The Centers for Disease Control and Prevention (“CDC”) can act to protect the entry of communicable disease into the United States through ports of entry, or prevent the spread of communicable disease from state to state. The CDC has limited authority to act to prevent the intrastate spread of communicable disease. 

“Quarantinable Communicable Disease” 

Once a disease is designated as a “quarantinable communicable disease,” regulations give CDC sweeping authority to act, and quarantine potentially infected individuals to prevent the spread of the disease from state to state. The Code of Federal Regulation provides that: 

The Director [of the CDC] may authorize the apprehension, medical examinationquarantineisolation, or conditional release of any individual for the purpose of preventing the introduction, transmission, and spread of quarantinable communicable disease, as specified by Executive Order, based upon a finding that: 

  • The individual is reasonably believed to be infected with a quarantinable communicable disease in a qualifying stage and is moving or about to move from a State into another State; or
  • The individual is reasonably believed to be infected with a quarantinable communicable disease in a qualifying stage and constitutes a probable source of infection to other individuals who may be moving from a State into another State.

While authority to act and quarantine individuals engaged solely in intrastate activity remains with the States, regulations provide that the Director of the CDC may step in and take action within a state “whenever the Director makes a determination . . . that based on the existence of inadequate local control such measures are needed to prevent the spread of any of the communicable diseases from such State or U.S. territory to any other State or U.S. territory.” Additionally, the CDC may assist a State or local health authority if that State or local health authority requests such assistance.

Due Process 

While State protocol to act during a public health crisis vary from state to state, courts have made clear that government officials have the right to isolate and quarantine individuals so long as it is done to protect public health, and there is probable cause to believe the person posing a threat to public health. See Hickox v. Christie, 205 F.Supp.3d 579 (D.N.J. 2016). 

Compulsory Screening COVID-19

Can the government force an individual to be screened for a quarantinable communicable disease, like COVID-19? The answer appears to be yes. Fourth Amendment issues may arise from such “searches,” however, in the case of a public health emergency it is likely the government can easily meet their burden and show that there were reasonable grounds to screen such individuals under certain circumstances. Additionally, the Code of Federal Regulations clearly states that the CDC has the authority to authorize “medical examination” of “any individual” that it “reasonably believed to be infected with a quarantinable communicable disease.”

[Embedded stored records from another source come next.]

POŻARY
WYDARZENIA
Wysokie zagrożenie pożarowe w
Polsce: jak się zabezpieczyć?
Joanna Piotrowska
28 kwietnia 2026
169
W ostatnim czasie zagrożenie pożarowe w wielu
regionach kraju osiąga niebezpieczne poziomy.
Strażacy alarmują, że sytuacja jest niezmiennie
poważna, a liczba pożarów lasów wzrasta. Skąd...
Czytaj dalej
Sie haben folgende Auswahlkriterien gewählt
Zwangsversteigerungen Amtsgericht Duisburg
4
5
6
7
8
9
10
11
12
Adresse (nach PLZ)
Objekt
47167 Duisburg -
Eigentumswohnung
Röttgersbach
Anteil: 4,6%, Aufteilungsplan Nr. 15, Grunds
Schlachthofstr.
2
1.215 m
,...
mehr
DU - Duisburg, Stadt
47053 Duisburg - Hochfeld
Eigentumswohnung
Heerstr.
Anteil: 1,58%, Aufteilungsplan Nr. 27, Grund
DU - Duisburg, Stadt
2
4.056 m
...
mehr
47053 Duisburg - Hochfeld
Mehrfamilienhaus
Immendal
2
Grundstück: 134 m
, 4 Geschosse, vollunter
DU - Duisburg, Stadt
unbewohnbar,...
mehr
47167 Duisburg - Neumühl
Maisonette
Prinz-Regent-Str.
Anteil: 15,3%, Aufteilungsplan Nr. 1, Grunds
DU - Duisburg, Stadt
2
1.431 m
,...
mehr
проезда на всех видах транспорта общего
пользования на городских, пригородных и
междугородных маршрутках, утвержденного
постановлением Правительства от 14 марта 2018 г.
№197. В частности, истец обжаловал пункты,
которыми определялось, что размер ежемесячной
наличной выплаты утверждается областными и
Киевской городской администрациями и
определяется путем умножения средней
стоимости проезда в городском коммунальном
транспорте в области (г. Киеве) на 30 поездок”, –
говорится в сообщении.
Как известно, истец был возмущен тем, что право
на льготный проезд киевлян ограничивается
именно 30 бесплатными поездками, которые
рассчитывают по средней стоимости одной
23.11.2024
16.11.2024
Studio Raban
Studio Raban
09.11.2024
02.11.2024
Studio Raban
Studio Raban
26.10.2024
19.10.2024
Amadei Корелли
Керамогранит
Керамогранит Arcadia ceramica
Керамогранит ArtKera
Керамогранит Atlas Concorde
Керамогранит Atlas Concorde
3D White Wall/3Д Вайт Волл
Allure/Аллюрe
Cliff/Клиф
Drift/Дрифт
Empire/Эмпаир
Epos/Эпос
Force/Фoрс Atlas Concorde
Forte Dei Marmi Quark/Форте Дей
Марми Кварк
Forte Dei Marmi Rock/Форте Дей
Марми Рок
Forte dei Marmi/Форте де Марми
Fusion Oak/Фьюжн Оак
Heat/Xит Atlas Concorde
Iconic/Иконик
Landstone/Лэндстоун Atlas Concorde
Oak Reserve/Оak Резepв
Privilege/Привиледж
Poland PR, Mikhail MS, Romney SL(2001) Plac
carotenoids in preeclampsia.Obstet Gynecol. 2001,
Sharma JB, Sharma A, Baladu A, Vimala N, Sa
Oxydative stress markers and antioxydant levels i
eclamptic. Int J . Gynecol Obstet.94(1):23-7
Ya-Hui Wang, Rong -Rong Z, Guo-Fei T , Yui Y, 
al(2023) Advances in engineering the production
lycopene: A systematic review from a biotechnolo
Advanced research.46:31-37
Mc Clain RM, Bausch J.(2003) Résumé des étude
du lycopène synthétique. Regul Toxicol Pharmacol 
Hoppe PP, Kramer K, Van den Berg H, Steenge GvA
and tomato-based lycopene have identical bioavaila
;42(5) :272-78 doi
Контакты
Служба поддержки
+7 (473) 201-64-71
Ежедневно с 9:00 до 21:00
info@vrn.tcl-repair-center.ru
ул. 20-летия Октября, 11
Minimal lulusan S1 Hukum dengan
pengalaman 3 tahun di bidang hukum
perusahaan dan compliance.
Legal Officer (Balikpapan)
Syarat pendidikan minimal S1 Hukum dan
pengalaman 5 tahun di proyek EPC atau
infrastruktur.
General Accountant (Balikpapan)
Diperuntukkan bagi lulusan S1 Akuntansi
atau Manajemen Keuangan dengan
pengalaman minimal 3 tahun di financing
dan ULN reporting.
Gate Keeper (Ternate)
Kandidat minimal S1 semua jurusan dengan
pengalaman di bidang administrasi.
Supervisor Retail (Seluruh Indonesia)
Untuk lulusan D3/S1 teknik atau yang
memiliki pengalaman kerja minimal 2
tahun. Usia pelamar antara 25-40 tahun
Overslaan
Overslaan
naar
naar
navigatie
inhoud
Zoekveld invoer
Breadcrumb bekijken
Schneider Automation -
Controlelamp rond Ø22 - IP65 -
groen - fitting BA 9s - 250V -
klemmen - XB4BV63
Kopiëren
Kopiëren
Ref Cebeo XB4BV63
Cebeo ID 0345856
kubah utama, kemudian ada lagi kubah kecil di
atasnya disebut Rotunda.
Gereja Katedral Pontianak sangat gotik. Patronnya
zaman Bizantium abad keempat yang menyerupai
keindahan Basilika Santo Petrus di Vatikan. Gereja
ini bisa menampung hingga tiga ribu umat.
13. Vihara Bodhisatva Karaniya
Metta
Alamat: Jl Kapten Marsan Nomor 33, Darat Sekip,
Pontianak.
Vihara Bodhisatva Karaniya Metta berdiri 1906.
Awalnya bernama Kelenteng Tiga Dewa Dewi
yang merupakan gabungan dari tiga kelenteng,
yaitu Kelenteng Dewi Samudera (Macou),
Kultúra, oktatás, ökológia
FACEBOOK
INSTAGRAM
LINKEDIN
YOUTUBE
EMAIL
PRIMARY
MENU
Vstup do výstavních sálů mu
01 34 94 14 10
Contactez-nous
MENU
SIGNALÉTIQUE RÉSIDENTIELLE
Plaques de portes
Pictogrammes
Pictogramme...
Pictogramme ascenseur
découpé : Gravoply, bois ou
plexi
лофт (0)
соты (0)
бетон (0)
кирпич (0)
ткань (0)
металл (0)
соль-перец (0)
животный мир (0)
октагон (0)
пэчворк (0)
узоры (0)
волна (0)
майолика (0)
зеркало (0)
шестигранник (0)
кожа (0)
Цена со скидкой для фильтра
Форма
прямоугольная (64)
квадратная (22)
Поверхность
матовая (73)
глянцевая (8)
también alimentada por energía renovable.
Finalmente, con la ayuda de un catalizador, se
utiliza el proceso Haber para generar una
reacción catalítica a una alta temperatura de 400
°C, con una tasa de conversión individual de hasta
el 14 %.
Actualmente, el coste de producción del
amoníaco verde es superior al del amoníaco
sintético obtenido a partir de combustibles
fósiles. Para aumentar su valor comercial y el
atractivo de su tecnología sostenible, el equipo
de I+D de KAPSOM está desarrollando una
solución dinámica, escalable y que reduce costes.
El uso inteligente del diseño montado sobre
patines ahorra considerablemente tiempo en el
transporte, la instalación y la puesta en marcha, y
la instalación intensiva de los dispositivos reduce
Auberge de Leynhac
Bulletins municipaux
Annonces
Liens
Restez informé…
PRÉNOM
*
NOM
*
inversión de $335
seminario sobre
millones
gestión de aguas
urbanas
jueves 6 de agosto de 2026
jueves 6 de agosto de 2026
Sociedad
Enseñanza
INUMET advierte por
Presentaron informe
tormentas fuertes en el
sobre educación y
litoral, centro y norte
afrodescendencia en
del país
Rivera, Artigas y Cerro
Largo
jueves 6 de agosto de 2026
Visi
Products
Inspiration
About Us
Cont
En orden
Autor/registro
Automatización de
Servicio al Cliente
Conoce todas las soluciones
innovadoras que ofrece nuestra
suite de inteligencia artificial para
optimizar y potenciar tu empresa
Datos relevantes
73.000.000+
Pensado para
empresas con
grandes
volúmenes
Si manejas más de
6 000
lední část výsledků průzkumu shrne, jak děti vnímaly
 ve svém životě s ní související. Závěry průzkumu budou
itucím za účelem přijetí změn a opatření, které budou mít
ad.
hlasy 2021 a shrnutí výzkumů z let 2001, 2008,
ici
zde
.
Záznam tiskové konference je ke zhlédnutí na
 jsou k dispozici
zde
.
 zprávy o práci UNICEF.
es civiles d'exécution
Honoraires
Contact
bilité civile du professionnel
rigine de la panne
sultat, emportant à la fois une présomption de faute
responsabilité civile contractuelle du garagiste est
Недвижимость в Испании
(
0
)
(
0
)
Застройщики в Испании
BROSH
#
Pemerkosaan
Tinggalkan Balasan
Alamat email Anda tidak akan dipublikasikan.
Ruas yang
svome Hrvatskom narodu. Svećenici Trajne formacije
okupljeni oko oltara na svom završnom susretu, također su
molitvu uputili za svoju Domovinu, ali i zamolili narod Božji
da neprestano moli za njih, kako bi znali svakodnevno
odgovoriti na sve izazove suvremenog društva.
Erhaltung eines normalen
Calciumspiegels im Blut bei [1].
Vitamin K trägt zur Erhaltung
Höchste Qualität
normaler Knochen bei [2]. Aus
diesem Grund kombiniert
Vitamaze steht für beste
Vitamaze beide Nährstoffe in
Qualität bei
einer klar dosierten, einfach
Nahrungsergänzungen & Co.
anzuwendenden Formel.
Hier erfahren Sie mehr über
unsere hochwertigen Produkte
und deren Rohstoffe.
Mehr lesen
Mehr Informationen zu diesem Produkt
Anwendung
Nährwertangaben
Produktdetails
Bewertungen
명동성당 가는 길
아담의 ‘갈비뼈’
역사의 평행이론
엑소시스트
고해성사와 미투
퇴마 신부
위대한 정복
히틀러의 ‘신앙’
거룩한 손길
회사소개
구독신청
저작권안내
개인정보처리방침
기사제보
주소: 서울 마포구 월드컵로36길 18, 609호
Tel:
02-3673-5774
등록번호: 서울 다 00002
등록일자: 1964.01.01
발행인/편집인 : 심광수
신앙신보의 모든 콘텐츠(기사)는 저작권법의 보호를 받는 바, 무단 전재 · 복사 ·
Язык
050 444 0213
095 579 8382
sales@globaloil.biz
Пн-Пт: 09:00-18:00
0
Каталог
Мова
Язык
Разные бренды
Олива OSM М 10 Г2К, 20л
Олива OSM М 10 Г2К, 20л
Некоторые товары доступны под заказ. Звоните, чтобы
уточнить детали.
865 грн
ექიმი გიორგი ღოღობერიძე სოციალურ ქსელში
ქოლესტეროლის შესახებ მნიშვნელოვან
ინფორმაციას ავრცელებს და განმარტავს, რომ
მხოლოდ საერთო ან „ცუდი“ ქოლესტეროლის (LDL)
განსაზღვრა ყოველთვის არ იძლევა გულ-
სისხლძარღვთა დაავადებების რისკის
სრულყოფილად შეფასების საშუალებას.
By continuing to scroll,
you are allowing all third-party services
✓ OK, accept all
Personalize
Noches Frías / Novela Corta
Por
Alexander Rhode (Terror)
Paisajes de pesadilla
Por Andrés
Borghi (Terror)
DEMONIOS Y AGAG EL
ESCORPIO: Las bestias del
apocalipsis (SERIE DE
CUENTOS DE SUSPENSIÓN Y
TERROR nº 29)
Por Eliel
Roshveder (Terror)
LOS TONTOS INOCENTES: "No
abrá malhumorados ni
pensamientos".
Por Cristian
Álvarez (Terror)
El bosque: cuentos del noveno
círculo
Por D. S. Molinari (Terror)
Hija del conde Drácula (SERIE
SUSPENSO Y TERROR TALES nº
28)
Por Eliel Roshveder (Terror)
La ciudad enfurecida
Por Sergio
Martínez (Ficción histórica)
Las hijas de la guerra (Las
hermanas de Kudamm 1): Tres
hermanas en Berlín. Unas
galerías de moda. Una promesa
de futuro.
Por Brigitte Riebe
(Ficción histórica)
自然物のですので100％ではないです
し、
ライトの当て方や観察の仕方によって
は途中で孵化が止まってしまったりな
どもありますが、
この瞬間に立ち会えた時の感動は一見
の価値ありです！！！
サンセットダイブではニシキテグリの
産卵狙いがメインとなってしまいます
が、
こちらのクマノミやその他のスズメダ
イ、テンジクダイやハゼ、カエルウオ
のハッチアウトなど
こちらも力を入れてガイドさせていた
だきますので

The CDC now lists COVID-19 as a “quarantinable communicable disease.” How exactly state and federal governments will exercise their authority, and what legal battles they will face in the aftermath, is yet to be determined. While one may be a champion for bodily autonomy and opposed to government regulation of human, in the case of communicable diseases, there can be little protest to the need for swift government action. Regulations like these, and others, exists so that when there is an outbreak of an infectious disease, Americans can rest better knowing that this very scenario has been thought out, and the government has the authority to act.